The Australian Dictionary of Biography entry notes that Geoffrey “returned to Australia in 1933 to a position in Sydney with the Radio Research Board where his work again mainly dealt with instrumentation. Next year he became director of the research laboratories at Amalgamated Wireless (Australasia) Ltd. Builder recruited excellent staff and built his institution into the country's premier industrial research establishment. During World War II the A.W.A. laboratories contributed significantly to Australia's radio and radar capabilities.

A temporary major in the Australian Military Forces in February-August 1942, he advised on radar before being appointed acting general manager of Airzone Ltd, a wartime supplier of electronic equipment to the Department of Defence. Subsequently, with two colleagues from Airzone, he set up private companies to manufacture electrical equipment, specializing in constant voltage transformers.

In 1947 Builder joined the University of Sydney as a temporary lecturer in physics; in 1950 he was appointed senior lecturer.
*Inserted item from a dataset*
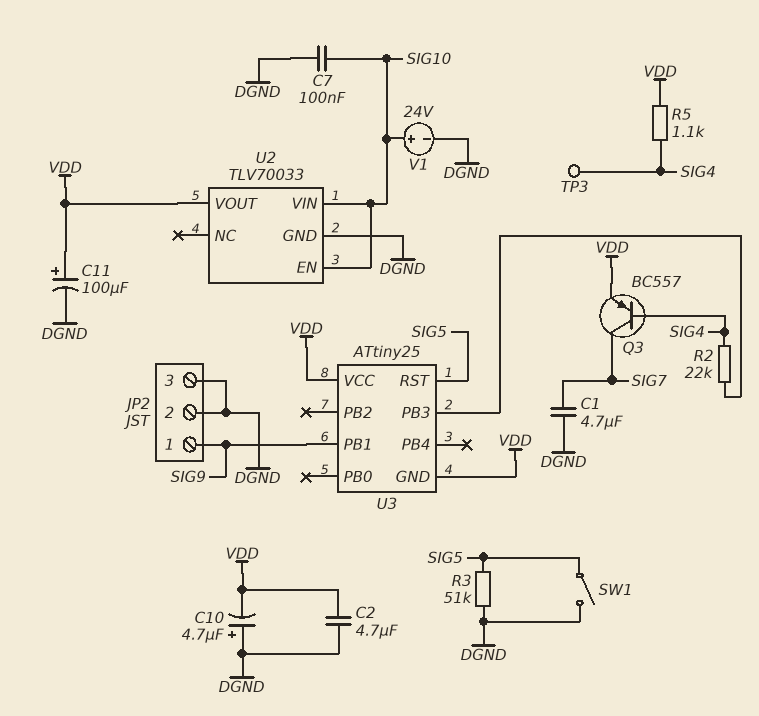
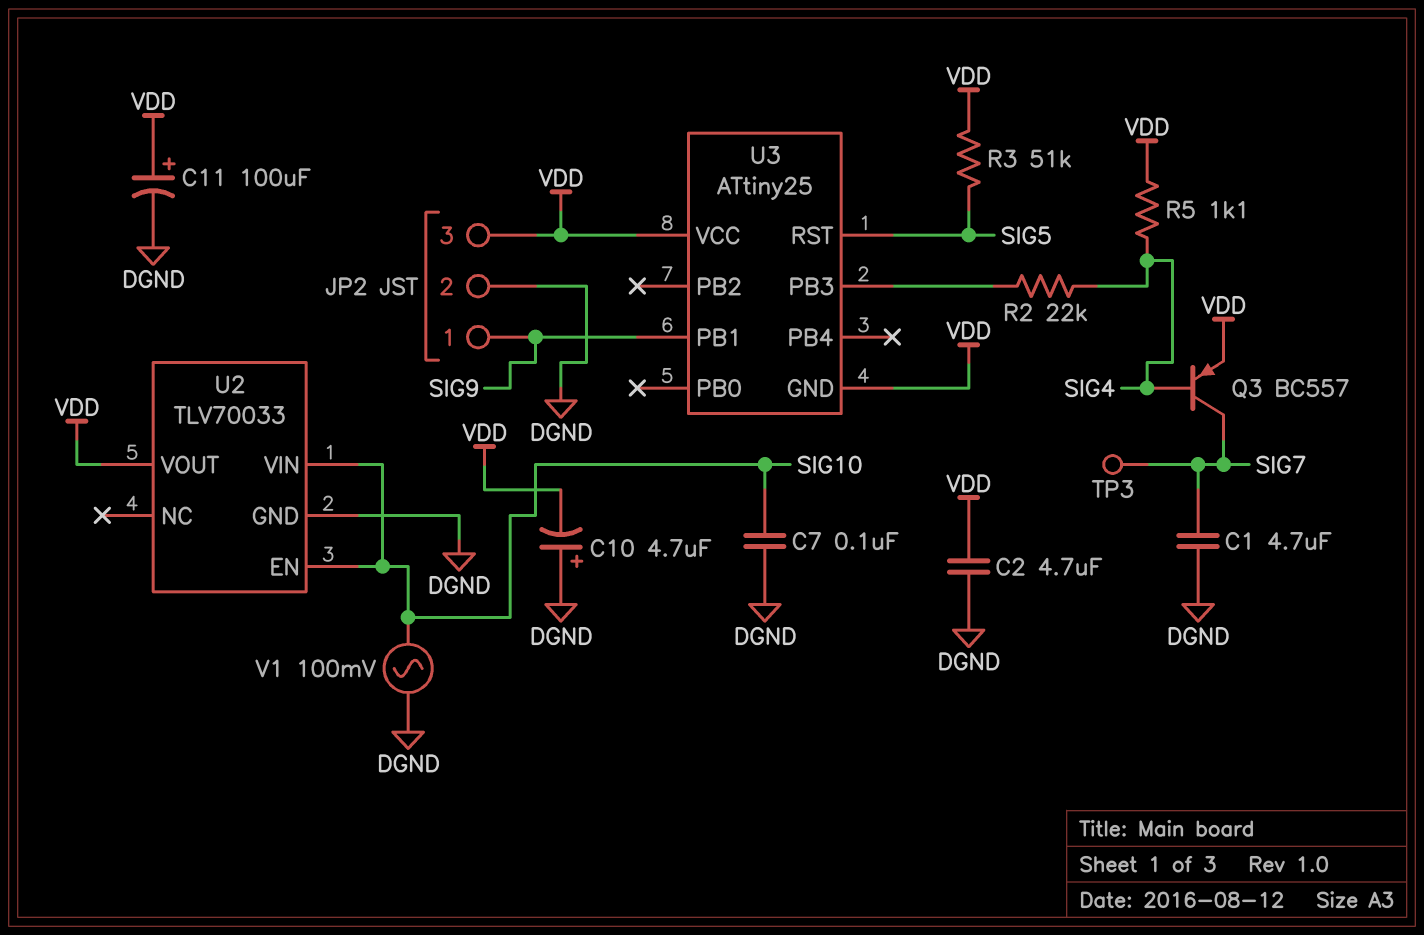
JP2 pin 3: DGND -> VDD
R3: 51k (DGND, SIG5) -> 51k (SIG5, VDD)
SW1: switch (DGND, SIG5) -> none
TP3: test point (SIG4) -> test point (SIG7)
V1: 24V (plus SIG10, minus DGND) -> AC 100mV (DGND, SIG10)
An enterprising and sympathetic teacher, he developed ideas on the foundations of relativity theory that continue to provoke discussion.”

Geoffrey’s work at the Radio Research Board played an important part in developing the Board's new experimental techniques for ionospheric exploration and collaborated with the late A. L. Green in research on the polarization of long radio waves and on the suppression of fading.

Geoffrey also worked as a consulting engineer in Sydney from 1945 to 1949. He continued in his role as Senior Lecturer at the University of Sydney until his death in 1960.

In 1956, he completed a Doctorate in Science at Kings College London.

He married science graduate Margaret Bettie Mitchell on May 25, 1936, at Ballarat, Victoria. They had four children.

Geoffrey became an Associate Member of the Institution of Engineers in 1934. He was a Fellow of the Institute of Physics, London, and a Fellow of both the Institute of Radio Engineers, America and the Institute of Radio Engineers, Australia (awarded 1940).

In 1937, Geoffrey and his research colleagues in Australia were awarded the Overseas Premium from the Institution of Electrical Engineers (UK) for papers on Control of Wireless Signal Variations and Control of Phase Fading in Long Distance Communications.

Geoffrey died on June 17, 1960, aged 53. He was survived by his wife Margaret and their four children.


References:
Geraldton Guardian, 24.5.1919, p. 2.
Geraldton Express, 6.6.1927, p. 2.
Geraldton Guardian and Express, 17.11.1932.
Daily News, 8.8.1933, p. 5.
The Mail (Adelaide), 17.7.1937, p. 10.
Sydney Morning Herald, 4.12.1940, p. 6.
R. W. Home, Builder, Geoffrey (1906–1960), Australian Dictionary of Biography, https://adb.anu.edu.au/biography/builder-geoffrey-9617/text16957 accessed 3 June 2023.
Who is Who Australia, 1938.
Nature, September 3, 1960.
J L C Wickham, Merging Streams, the story of the Cloisters and Guildford Grammar School, Advance Press, Bassendean, 2004.